Friday’s motor sports: Harvick takes Richmond pole

Hank Kurz Jr.
Associated Press

Richmond, Va. — Kevin Harvick won the pole for the NASCAR Cup Series race at Richmond Raceway.

Harvick turned a lap at 121.880 mph on Friday night to edge hometown favorite Denny Hamlin, whose best lap came at 121.847 mph. After several years as the last opportunity for drivers to qualify for the 10-race playoffs, Saturday night’s race marks the first time Richmond is part of the playoffs.

Harvick never practiced for qualifying before winning his third pole of the season.

“We didn’t really fall off. I think that is part of the game here,” he said. “I think we made some good adjustments on making the car better and for me just getting more confidence in how fast I could let the car roll and stay in the throttle up off the corner. In the first round we didn’t really know what we had and ran a lap less than a lot of the faster guys.”

The pole is the second for Harvick at Richmond and his 24th in 638 career starts.

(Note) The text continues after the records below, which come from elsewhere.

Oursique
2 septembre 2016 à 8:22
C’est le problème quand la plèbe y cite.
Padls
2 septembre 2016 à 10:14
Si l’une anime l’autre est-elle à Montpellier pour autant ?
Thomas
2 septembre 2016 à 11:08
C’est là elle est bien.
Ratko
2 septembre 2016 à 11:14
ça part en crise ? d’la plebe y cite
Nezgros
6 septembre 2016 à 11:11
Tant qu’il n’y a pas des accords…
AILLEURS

Despite not prepping for qualifying, Harvick said he expected to run well.

“I am really pleased with our car in race trim and we were able to put together three rounds and squeak through in the second round and make good adjustments to the car,” he said.

Points leader and defending series champion Martin Truex Jr. will start third tonight, followed by Ryan Blaney, Daniel Suarez, Kurt Busch, Aric Almirola and Rochester Hills’ Brad Keselowski, the winner of the last three races in the series. Erik Jones (Byron) and Kyle Larson round out the top 10.

Hamlin, seeking his first victory of the season after 27 races, will enter the race 16th among the 16 drivers in the championship chase after crashing out of last weekend’s race at Las Vegas. But he has won three times at the 0.75-mile track about 20 miles from where he grew up.

“I feel like if there’s any racetrack that I have an advantage at, it’s this one,” he said.

“I wish I wasn’t in this position,” he added. “I wish we could come here honestly and have a mediocre race and continue to move on, but I don’t mind this either.”


Christopher Bell took the lead away from Matt Tifft with 13 laps to go and won the opening race of the NASCAR Xfinity Series playoffs.

Dale Earnhardt Jr. finished fourth in what he said would be his only start of the season. Earnhardt retired from NASCAR’s Cup Series last year and works as an analyst for NBC Sports.

Earnhardt led a race-high 96 laps, most coming in the second half of the race, but lost the lead to Tifft on pit road with 30 laps remaining.

Earnhardt said afterward he will probably run another race next year, but doesn’t want to do too much to take away from his burgeoning broadcasting career.

“I want to be in the booth for a long, long time,” he said.

Bell won for the fifth time this season, including twice at Richmond Raceway.

“To be able to come out here and win on a late race restart like that is really special,” said Bell, who won last year’s championship in the truck series.

On a night when series points leader Justin Allgaier crashed with about 25 laps to go, winding up 32nd, Bell also took the points lead with six playoff races to go.

Ross Chastain rallied to finish second, followed by Daniel Hemric.

The race was the 31st in the series for Elliott Sadler, a Virginia native who grew up about 70 miles away and regularly attended races at the track. Sadler, who is retiring at the end of the season, was hoping to capture his first career victory on the 0.75-mile, D-shaped oval. He ran in the top 10 most of the race and finished sixth.